**Work item:** Pull the text from each of the entries below word for word, and leave the pictures out of your answer.

**Recorded information:**
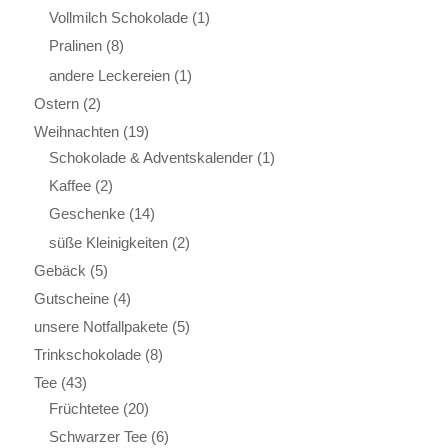
Vollmilch Schokolade
(1)
Pralinen
(8)
andere Leckereien
(1)
Ostern
(2)
Weihnachten
(19)
Schokolade & Adventskalender
(1)
Kaffee
(2)
Geschenke
(14)
süße Kleinigkeiten
(2)
Gebäck
(5)
Gutscheine
(4)
unsere Notfallpakete
(5)
Trinkschokolade
(8)
Tee
(43)
Früchtetee
(20)
Schwarzer Tee
(6)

**Exercise answer:**
Vollmilch Schokolade
(1)
Pralinen
(8)
andere Leckereien
(1)
Ostern
(2)
Weihnachten
(19)
Schokolade & Adventskalender
(1)
Kaffee
(2)
Geschenke
(14)
süße Kleinigkeiten
(2)
Gebäck
(5)
Gutscheine
(4)
unsere Notfallpakete
(5)
Trinkschokolade
(8)
Tee
(43)
Früchtetee
(20)
Schwarzer Tee
(6)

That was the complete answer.